:: ABOUT THIS EXERCISE ::
What is needed is a word-for-word copy of the listing below, without pictures.

:: DATA FOR PROCESSING ::
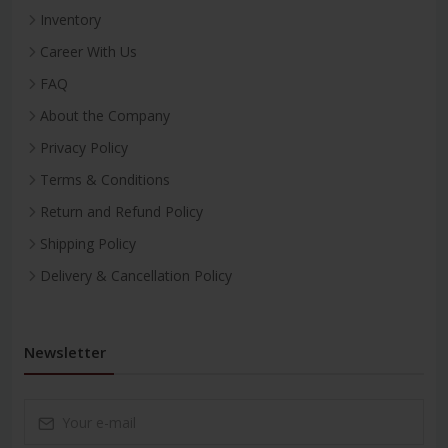
Inventory
Career With Us
FAQ
About the Company
Privacy Policy
Terms & Conditions
Return and Refund Policy
Shipping Policy
Delivery & Cancellation Policy
Newsletter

:: SOLVED PROBLEM ::
Inventory
Career With Us
FAQ
About the Company
Privacy Policy
Terms & Conditions
Return and Refund Policy
Shipping Policy
Delivery & Cancellation Policy
Newsletter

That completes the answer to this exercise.